### Supplied text
********

Re: Enabling branch protection on amd64 and arm64

2023-08-31 Thread Helmut Grohne
Hi Guillem,

On Thu, Aug 31, 2023 at 02:12:51AM +0200, Guillem Jover wrote:
> So this happened, and Johannes reported that this seems to be breaking
> cross-building. :(
> 
> The problem, which is in fact not new, but is made way more evident
> now, is that the flags used are accepted only per arch, so when
> passing for example CFLAGS (the host ones) into CC_FOR_BUILD, then
> that one will not know about them and fail. (We have had this problem
> up to now as we set flags per arch as some are broken in some arches,
> but it being a problem depends on the host and build arches involved.)

I agree that the problem is not new. In general, stuff we compile with
the build architecture compiler is not installed into any .deb. We only
build such things for running them during build. Most flags do not
influence the behaviour of the resulting executables. tim64 may be a
notable exception here. So for a lot of cases, you can just pretend that
for build tools you don't need any Debian-specified compiler flags. All
you need to do here is deleting the flags when invoking build tools.
I've hit such cases in the past and done just that.

> I'm thinking about uploading later today a workaround to disable these
> flags for now when cross-building. And then for the next release after
> that support for _FOR_BUILD which can then take into account
> these arch differences. I think some upstream code can already make
> use of these, but this might need going over packaging or upstream
> build systems to adapt/fix stuff. :/

I'd rather not. These have always been bugs and some of them have
patches or have been uploaded. I don't expect them to be that many. It's
rather few packages that use the build architecture compiler at all. Of
those, a portion manages to keep host flags out. Let's just fix the
others.

In case you really want to pass the correct flags, you may use

CFLAGS_FOR_BUILD=$(dpkg-architecture -a$(DEB_BUILD_ARCH) -f -c dpkg-buildflags 
--get CFLAGS)

********

According to the message, what does Helmut Grohne say happens to things compiled with the build architecture compiler? The lines that follow the message are separate material.

### Data shown

********

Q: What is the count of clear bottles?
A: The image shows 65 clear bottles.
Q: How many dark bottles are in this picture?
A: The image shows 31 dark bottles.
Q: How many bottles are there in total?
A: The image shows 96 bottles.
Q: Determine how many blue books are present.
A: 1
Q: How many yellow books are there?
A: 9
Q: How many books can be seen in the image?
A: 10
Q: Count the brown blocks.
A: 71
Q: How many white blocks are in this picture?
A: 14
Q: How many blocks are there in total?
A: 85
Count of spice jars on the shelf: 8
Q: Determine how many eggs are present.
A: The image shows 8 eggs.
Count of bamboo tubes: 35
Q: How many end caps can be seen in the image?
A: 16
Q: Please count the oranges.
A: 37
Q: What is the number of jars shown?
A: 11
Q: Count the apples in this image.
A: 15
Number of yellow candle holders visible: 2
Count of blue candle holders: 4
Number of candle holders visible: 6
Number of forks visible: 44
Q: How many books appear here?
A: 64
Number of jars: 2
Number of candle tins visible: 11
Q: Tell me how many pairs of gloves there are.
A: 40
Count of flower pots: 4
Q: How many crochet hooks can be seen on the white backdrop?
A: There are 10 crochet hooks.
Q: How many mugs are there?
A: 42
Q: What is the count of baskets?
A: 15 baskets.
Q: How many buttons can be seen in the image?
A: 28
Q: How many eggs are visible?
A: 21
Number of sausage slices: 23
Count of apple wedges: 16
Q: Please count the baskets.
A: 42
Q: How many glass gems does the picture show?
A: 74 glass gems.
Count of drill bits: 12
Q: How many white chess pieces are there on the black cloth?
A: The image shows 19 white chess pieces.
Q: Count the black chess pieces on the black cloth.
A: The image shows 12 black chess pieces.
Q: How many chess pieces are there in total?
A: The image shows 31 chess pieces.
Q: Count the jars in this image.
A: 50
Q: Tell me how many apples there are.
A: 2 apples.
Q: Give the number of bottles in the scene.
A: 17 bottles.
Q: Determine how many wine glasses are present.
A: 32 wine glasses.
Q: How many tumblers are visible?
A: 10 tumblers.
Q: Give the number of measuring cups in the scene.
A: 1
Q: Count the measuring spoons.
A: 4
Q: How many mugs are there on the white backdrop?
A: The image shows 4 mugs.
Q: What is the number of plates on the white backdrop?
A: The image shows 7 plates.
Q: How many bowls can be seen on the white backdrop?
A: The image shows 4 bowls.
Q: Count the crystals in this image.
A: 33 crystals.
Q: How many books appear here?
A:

********

### Result
They are not installed into any .deb and are built only so they can be run during the build.